◆ Text shown:
####

Adı Bende Saklı is the 15th studio album recorded by Turkish singer, songwriter and producer Sezen Aksu. It was released on December 20, 1998, through Universal Music. The album was produced by Levent Semerci.

Background 
The title track of the album is the eighth song, "Adı Bende Saklı". It is composed by the Greek composer Yannis Karalis'. The original composition is called "ECLIPSE (instrumental from album ODYSSEY - international release – July 1997)". The Turkish lyrics were written by Sezen Aksu and late Meral Okay, one of her best and longest lasting friends. The song has been the topic of many controversies. Sezen Aksu's version of the song is the original music of "ECLIPSE" in its entirety which was copied without Yannis Karalis consent or FM RECORDS's legal consent (authorization) the second being the owner of the master recording. As soon as the original composer was informed about the violation of his copy-rights, he filed a lawsuit and the Court ruled against the infringers who appealed this case.

The lawsuit is still on-going to the Supreme Court. 

Three songs from the album had videos: "Tutuklu", "Adı Bende Saklı" and "Ruhuma Asla". The album received critical acclaim by many and is also seen as a benchmark 1990s Turkish pop music album.

####

◆ Task item:
Answer from the text on Adı Bende Saklı:
(a) Who produced the album?
(b) Where does the title track fall in the album's running order?
(c) Which songs from the album had videos?
The records below the text come from another source.

◆ Information:
####

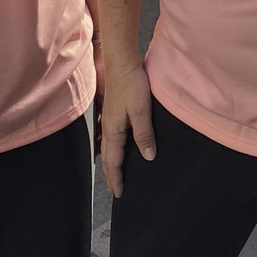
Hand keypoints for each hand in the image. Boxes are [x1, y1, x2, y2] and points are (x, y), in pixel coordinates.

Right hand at [100, 54, 155, 197]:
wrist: (122, 63)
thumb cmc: (131, 85)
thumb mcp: (141, 111)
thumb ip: (144, 134)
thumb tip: (148, 157)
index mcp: (114, 131)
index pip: (113, 161)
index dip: (116, 178)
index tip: (119, 194)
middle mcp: (108, 127)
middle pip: (108, 157)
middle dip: (111, 175)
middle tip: (116, 189)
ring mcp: (109, 119)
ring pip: (109, 147)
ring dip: (112, 162)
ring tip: (116, 173)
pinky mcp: (113, 111)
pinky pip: (112, 137)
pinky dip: (114, 148)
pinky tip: (120, 146)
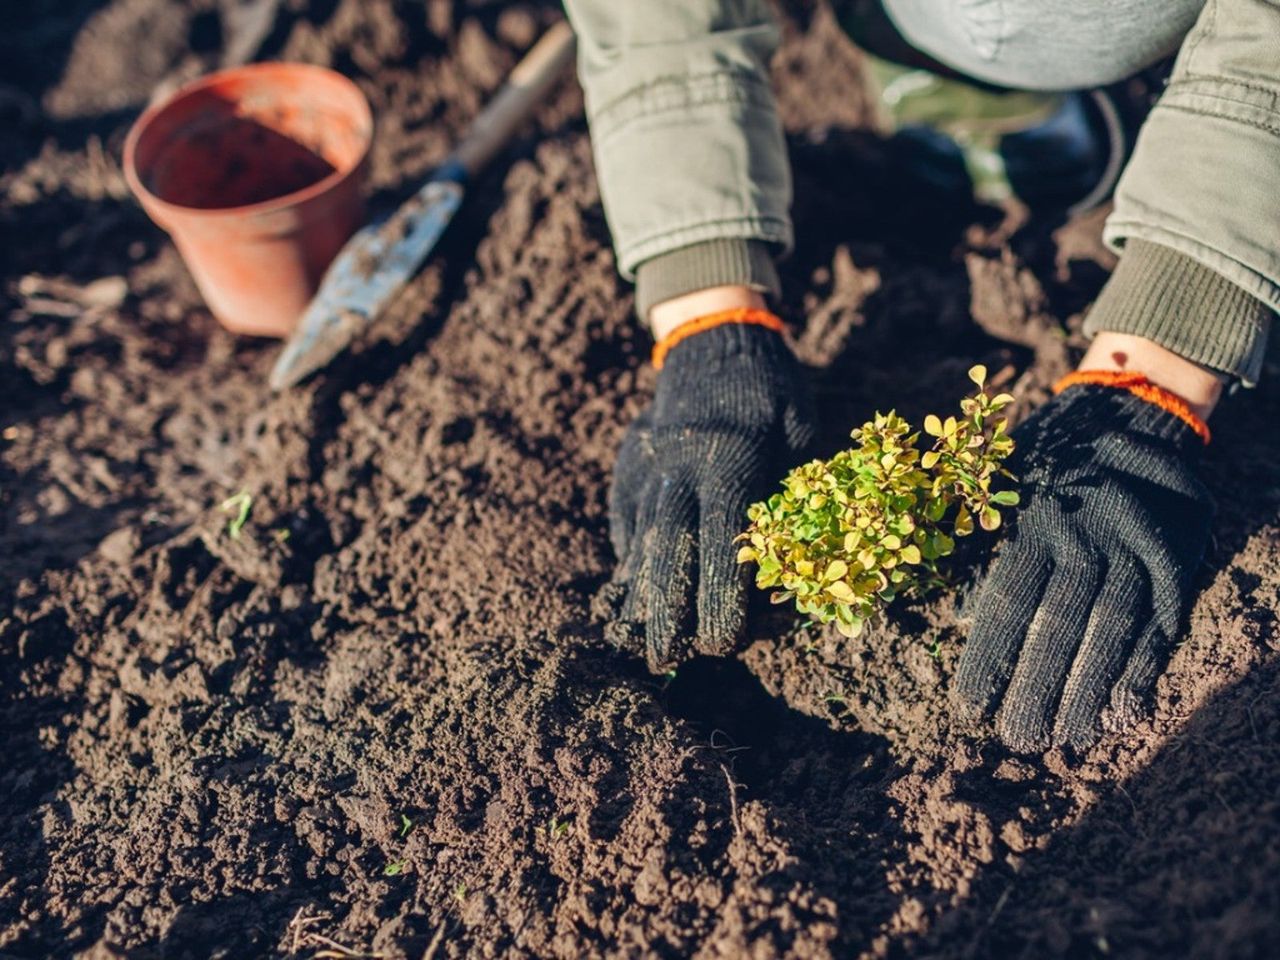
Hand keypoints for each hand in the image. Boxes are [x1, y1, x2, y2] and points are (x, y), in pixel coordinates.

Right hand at [604, 323, 813, 670]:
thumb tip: (797, 563)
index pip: (721, 536)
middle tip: (669, 661)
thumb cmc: (771, 390)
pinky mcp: (629, 468)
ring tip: (645, 645)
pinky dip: (630, 563)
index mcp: (730, 455)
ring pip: (640, 539)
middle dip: (667, 610)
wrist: (712, 338)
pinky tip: (632, 600)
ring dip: (642, 595)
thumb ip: (793, 490)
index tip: (723, 642)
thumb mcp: (801, 428)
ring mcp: (647, 466)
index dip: (720, 594)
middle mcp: (679, 465)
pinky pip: (626, 524)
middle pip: (668, 547)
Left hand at [953, 383, 1212, 750]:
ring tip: (1069, 736)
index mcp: (1033, 521)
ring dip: (1089, 688)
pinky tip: (1123, 710)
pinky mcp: (1177, 558)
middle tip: (1019, 739)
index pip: (1007, 602)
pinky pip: (1162, 623)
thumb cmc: (1045, 467)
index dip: (989, 658)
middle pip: (1061, 622)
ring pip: (1113, 628)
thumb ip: (976, 550)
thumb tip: (953, 619)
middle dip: (1038, 686)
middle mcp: (1086, 535)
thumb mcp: (1000, 491)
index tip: (969, 708)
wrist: (1128, 417)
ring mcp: (1137, 546)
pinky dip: (1143, 670)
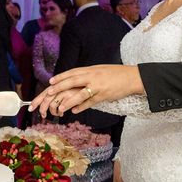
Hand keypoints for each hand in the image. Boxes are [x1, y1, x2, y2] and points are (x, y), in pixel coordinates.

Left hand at [29, 65, 143, 115]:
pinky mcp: (104, 95)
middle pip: (73, 81)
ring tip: (59, 108)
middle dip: (60, 87)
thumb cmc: (116, 73)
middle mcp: (93, 77)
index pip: (72, 72)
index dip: (61, 77)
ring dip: (69, 101)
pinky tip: (74, 111)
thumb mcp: (100, 70)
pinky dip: (82, 107)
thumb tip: (77, 77)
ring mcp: (98, 86)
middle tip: (49, 92)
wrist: (132, 77)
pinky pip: (91, 102)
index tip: (51, 81)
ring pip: (80, 94)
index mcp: (91, 69)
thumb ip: (88, 74)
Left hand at [30, 87, 83, 117]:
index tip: (30, 108)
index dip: (36, 101)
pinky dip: (62, 112)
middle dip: (42, 109)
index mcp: (58, 86)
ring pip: (53, 105)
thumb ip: (59, 96)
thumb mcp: (68, 90)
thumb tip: (48, 106)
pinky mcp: (73, 96)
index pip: (44, 93)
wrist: (94, 81)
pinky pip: (63, 107)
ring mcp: (67, 91)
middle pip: (46, 99)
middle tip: (44, 116)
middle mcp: (60, 87)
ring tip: (59, 114)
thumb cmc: (80, 88)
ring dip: (54, 112)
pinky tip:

####

◆ Finished exercise:
(a) Levent Semerci
(b) It is the eighth song.
(c) "Tutuklu", "Adı Bende Saklı" and "Ruhuma Asla"